Reproduce the listing that follows with no differences at all.

------------------------

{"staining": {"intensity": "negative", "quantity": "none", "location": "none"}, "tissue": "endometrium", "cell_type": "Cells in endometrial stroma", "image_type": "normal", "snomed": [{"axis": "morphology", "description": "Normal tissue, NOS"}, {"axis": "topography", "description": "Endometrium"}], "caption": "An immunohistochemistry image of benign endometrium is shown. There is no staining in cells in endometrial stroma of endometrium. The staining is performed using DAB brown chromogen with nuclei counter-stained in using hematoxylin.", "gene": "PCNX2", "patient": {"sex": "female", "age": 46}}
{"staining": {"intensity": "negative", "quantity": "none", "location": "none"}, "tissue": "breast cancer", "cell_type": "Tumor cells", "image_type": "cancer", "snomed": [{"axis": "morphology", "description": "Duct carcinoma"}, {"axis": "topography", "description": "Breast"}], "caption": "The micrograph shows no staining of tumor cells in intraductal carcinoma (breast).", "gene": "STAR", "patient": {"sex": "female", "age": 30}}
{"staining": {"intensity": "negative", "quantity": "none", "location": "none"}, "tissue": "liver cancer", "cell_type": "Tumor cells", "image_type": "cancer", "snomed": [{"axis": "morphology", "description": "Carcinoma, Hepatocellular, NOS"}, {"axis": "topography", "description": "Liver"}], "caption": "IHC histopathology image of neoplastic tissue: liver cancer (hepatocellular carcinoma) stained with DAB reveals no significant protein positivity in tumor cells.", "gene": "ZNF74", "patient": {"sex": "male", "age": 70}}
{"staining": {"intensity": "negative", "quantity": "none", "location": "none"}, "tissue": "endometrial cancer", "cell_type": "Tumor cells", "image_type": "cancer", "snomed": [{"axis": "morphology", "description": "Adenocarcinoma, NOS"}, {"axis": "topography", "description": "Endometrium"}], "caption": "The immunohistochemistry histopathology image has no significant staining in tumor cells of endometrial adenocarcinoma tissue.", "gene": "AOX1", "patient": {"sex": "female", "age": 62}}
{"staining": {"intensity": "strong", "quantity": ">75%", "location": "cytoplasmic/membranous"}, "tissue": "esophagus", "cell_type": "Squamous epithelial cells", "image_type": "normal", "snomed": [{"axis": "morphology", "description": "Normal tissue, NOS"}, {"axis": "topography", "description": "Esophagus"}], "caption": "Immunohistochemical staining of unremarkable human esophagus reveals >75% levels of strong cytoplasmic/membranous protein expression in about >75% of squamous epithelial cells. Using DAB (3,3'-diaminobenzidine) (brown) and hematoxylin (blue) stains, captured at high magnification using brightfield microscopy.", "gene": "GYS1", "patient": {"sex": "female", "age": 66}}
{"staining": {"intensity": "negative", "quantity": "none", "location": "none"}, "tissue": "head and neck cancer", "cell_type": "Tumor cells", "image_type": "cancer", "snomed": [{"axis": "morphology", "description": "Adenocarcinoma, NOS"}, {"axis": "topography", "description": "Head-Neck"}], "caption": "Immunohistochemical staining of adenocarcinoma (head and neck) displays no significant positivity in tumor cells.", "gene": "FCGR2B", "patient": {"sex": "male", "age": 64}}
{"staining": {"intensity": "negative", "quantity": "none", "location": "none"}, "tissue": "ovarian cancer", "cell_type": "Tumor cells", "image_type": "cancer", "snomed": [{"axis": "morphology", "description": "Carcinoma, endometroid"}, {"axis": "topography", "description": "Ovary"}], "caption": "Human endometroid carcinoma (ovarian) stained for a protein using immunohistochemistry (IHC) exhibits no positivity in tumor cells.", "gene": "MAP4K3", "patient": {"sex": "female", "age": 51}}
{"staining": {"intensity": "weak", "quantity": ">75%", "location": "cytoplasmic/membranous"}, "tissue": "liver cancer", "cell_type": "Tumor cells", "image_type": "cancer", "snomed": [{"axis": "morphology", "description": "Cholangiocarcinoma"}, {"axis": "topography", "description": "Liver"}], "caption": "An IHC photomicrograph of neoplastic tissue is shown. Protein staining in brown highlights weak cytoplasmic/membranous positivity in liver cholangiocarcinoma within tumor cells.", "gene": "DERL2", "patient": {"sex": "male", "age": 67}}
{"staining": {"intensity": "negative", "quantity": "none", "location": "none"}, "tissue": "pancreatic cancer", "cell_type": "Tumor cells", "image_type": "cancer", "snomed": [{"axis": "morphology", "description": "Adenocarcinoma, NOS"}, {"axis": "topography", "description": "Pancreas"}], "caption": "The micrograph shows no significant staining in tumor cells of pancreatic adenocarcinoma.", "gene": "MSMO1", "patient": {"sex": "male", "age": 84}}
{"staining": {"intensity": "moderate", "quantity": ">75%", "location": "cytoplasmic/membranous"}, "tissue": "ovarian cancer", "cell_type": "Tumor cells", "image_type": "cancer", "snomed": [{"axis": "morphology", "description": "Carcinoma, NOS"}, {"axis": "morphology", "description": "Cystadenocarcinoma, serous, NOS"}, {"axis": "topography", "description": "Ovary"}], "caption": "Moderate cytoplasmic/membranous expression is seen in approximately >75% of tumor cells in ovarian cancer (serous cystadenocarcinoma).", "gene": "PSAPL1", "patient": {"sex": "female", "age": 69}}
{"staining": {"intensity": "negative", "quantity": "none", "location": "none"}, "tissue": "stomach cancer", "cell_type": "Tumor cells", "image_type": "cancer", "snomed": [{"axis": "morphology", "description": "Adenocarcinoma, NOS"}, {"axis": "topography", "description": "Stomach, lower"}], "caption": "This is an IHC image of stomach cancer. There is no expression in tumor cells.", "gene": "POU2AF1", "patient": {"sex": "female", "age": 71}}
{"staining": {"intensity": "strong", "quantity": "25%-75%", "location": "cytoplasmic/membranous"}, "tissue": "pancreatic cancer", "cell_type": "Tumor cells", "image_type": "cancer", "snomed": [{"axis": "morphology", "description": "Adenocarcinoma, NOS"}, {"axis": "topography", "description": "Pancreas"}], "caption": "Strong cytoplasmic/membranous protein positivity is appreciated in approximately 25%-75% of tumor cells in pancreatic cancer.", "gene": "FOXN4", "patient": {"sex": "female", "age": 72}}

------------------------

_Reply_
{"staining": {"intensity": "negative", "quantity": "none", "location": "none"}, "tissue": "endometrium", "cell_type": "Cells in endometrial stroma", "image_type": "normal", "snomed": [{"axis": "morphology", "description": "Normal tissue, NOS"}, {"axis": "topography", "description": "Endometrium"}], "caption": "An immunohistochemistry image of benign endometrium is shown. There is no staining in cells in endometrial stroma of endometrium. The staining is performed using DAB brown chromogen with nuclei counter-stained in using hematoxylin.", "gene": "PCNX2", "patient": {"sex": "female", "age": 46}}
{"staining": {"intensity": "negative", "quantity": "none", "location": "none"}, "tissue": "breast cancer", "cell_type": "Tumor cells", "image_type": "cancer", "snomed": [{"axis": "morphology", "description": "Duct carcinoma"}, {"axis": "topography", "description": "Breast"}], "caption": "The micrograph shows no staining of tumor cells in intraductal carcinoma (breast).", "gene": "STAR", "patient": {"sex": "female", "age": 30}}
{"staining": {"intensity": "negative", "quantity": "none", "location": "none"}, "tissue": "liver cancer", "cell_type": "Tumor cells", "image_type": "cancer", "snomed": [{"axis": "morphology", "description": "Carcinoma, Hepatocellular, NOS"}, {"axis": "topography", "description": "Liver"}], "caption": "IHC histopathology image of neoplastic tissue: liver cancer (hepatocellular carcinoma) stained with DAB reveals no significant protein positivity in tumor cells.", "gene": "ZNF74", "patient": {"sex": "male", "age": 70}}
{"staining": {"intensity": "negative", "quantity": "none", "location": "none"}, "tissue": "endometrial cancer", "cell_type": "Tumor cells", "image_type": "cancer", "snomed": [{"axis": "morphology", "description": "Adenocarcinoma, NOS"}, {"axis": "topography", "description": "Endometrium"}], "caption": "The immunohistochemistry histopathology image has no significant staining in tumor cells of endometrial adenocarcinoma tissue.", "gene": "AOX1", "patient": {"sex": "female", "age": 62}}
{"staining": {"intensity": "strong", "quantity": ">75%", "location": "cytoplasmic/membranous"}, "tissue": "esophagus", "cell_type": "Squamous epithelial cells", "image_type": "normal", "snomed": [{"axis": "morphology", "description": "Normal tissue, NOS"}, {"axis": "topography", "description": "Esophagus"}], "caption": "Immunohistochemical staining of unremarkable human esophagus reveals >75% levels of strong cytoplasmic/membranous protein expression in about >75% of squamous epithelial cells. Using DAB (3,3'-diaminobenzidine) (brown) and hematoxylin (blue) stains, captured at high magnification using brightfield microscopy.", "gene": "GYS1", "patient": {"sex": "female", "age": 66}}
{"staining": {"intensity": "negative", "quantity": "none", "location": "none"}, "tissue": "head and neck cancer", "cell_type": "Tumor cells", "image_type": "cancer", "snomed": [{"axis": "morphology", "description": "Adenocarcinoma, NOS"}, {"axis": "topography", "description": "Head-Neck"}], "caption": "Immunohistochemical staining of adenocarcinoma (head and neck) displays no significant positivity in tumor cells.", "gene": "FCGR2B", "patient": {"sex": "male", "age": 64}}
{"staining": {"intensity": "negative", "quantity": "none", "location": "none"}, "tissue": "ovarian cancer", "cell_type": "Tumor cells", "image_type": "cancer", "snomed": [{"axis": "morphology", "description": "Carcinoma, endometroid"}, {"axis": "topography", "description": "Ovary"}], "caption": "Human endometroid carcinoma (ovarian) stained for a protein using immunohistochemistry (IHC) exhibits no positivity in tumor cells.", "gene": "MAP4K3", "patient": {"sex": "female", "age": 51}}
{"staining": {"intensity": "weak", "quantity": ">75%", "location": "cytoplasmic/membranous"}, "tissue": "liver cancer", "cell_type": "Tumor cells", "image_type": "cancer", "snomed": [{"axis": "morphology", "description": "Cholangiocarcinoma"}, {"axis": "topography", "description": "Liver"}], "caption": "An IHC photomicrograph of neoplastic tissue is shown. Protein staining in brown highlights weak cytoplasmic/membranous positivity in liver cholangiocarcinoma within tumor cells.", "gene": "DERL2", "patient": {"sex": "male", "age": 67}}
{"staining": {"intensity": "negative", "quantity": "none", "location": "none"}, "tissue": "pancreatic cancer", "cell_type": "Tumor cells", "image_type": "cancer", "snomed": [{"axis": "morphology", "description": "Adenocarcinoma, NOS"}, {"axis": "topography", "description": "Pancreas"}], "caption": "The micrograph shows no significant staining in tumor cells of pancreatic adenocarcinoma.", "gene": "MSMO1", "patient": {"sex": "male", "age": 84}}
{"staining": {"intensity": "moderate", "quantity": ">75%", "location": "cytoplasmic/membranous"}, "tissue": "ovarian cancer", "cell_type": "Tumor cells", "image_type": "cancer", "snomed": [{"axis": "morphology", "description": "Carcinoma, NOS"}, {"axis": "morphology", "description": "Cystadenocarcinoma, serous, NOS"}, {"axis": "topography", "description": "Ovary"}], "caption": "Moderate cytoplasmic/membranous expression is seen in approximately >75% of tumor cells in ovarian cancer (serous cystadenocarcinoma).", "gene": "PSAPL1", "patient": {"sex": "female", "age": 69}}
{"staining": {"intensity": "negative", "quantity": "none", "location": "none"}, "tissue": "stomach cancer", "cell_type": "Tumor cells", "image_type": "cancer", "snomed": [{"axis": "morphology", "description": "Adenocarcinoma, NOS"}, {"axis": "topography", "description": "Stomach, lower"}], "caption": "This is an IHC image of stomach cancer. There is no expression in tumor cells.", "gene": "POU2AF1", "patient": {"sex": "female", "age": 71}}
{"staining": {"intensity": "strong", "quantity": "25%-75%", "location": "cytoplasmic/membranous"}, "tissue": "pancreatic cancer", "cell_type": "Tumor cells", "image_type": "cancer", "snomed": [{"axis": "morphology", "description": "Adenocarcinoma, NOS"}, {"axis": "topography", "description": "Pancreas"}], "caption": "Strong cytoplasmic/membranous protein positivity is appreciated in approximately 25%-75% of tumor cells in pancreatic cancer.", "gene": "FOXN4", "patient": {"sex": "female", "age": 72}}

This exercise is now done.